# Basic Projective Geometry Question

Can someone help me to see why any two points in $\mathbb P^1$ are linearly equivalent as divisors? If this is true, how come two points on a smooth projective cubic curve are not linearly equivalent?

Linear equivalence means there is a rational function such that one of the points is a pole (of order 1) and the other is a zero (of order 1). For a smooth projective curve, we may think of a rational function as a map to $\mathbb{P}^1$. So the question is: if I give you two points $z_0, z_1$ of $\mathbb{P}^1$, can you find a map with $z_0 \mapsto \infty$ and $z_1 \mapsto 0$, such that these are the only preimages of $\infty$ and $0$? The answer is yes. Send $$z \mapsto \frac{z - z_1}{z-z_0}.$$
Now why can't you do this on a higher genus curve (like an elliptic curve)? Well, for many reasons. The key point is that such a map would have to be an isomorphism; indeed, its degree is 1 (as there is only one point over $0$ and it is unramified there, by definition of multiplicity), so the extension of function fields is trivial. But it can't be an isomorphism because isomorphism preserves genus.

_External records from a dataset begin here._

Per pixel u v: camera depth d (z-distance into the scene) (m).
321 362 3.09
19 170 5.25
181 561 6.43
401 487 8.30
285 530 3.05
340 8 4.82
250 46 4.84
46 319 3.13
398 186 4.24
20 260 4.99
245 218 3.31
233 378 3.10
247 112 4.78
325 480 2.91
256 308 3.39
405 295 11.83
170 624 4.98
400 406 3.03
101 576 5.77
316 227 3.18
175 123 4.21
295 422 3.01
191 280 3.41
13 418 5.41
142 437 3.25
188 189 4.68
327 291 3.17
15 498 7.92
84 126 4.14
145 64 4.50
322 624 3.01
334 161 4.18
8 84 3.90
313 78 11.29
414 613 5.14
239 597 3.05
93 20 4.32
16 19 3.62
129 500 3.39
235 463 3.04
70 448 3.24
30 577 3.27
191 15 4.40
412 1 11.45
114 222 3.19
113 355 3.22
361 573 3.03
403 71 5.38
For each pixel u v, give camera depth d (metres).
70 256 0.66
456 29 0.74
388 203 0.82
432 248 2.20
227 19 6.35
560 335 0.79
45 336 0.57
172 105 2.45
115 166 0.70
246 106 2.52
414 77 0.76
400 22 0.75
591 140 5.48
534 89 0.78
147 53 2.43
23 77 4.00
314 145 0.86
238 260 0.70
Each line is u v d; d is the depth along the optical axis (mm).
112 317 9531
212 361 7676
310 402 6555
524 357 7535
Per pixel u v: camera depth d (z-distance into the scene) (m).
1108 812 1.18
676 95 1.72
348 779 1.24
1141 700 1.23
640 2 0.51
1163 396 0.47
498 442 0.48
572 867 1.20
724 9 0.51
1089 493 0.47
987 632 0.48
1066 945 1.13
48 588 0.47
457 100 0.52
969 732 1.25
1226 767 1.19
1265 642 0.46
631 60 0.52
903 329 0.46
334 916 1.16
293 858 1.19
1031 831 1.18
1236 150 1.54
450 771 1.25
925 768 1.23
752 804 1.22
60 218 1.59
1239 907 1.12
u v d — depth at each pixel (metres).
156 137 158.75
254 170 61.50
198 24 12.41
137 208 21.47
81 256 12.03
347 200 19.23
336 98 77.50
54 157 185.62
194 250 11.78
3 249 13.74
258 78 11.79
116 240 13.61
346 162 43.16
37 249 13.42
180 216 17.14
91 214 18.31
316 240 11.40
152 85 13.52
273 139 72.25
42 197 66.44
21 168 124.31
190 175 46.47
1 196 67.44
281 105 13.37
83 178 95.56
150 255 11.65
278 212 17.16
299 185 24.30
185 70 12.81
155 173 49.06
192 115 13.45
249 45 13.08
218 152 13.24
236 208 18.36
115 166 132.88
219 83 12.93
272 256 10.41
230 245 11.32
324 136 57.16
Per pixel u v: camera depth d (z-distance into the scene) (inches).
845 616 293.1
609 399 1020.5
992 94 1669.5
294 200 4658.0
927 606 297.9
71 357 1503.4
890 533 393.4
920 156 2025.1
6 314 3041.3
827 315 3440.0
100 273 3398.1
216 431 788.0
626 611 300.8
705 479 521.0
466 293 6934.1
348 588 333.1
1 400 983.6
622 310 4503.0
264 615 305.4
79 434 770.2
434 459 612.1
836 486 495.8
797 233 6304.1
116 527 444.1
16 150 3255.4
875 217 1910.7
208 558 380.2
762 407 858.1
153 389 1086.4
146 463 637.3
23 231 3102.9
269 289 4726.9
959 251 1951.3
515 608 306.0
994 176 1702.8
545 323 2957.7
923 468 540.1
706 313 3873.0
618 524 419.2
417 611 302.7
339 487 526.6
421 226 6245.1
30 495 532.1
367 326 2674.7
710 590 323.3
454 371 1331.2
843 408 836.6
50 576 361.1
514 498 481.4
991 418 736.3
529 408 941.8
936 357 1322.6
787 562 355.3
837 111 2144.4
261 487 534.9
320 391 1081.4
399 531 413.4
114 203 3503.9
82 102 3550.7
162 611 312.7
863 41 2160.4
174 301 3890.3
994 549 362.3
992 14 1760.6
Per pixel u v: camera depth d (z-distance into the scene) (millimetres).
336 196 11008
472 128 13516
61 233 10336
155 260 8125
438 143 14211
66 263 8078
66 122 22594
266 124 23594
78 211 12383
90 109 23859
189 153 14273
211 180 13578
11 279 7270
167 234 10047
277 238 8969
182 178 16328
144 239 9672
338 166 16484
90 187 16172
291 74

If $a$ and $b$ are points corresponding to the divisors $[a]$ and $[b]$, the rational function $f(z) = (z - a)/(z - b)$ has divisor $(f) = [a] - [b]$.
If $a \neq b$ were linearly equivalent points of a cubic, and if $(f) = [a] - [b]$, there would exist a rational function $f$ with a simple zero at $a$ and a simple pole at $b$. This is impossible by the residue theorem; the sum of the residues of a meromorphic function on a compact curve is zero.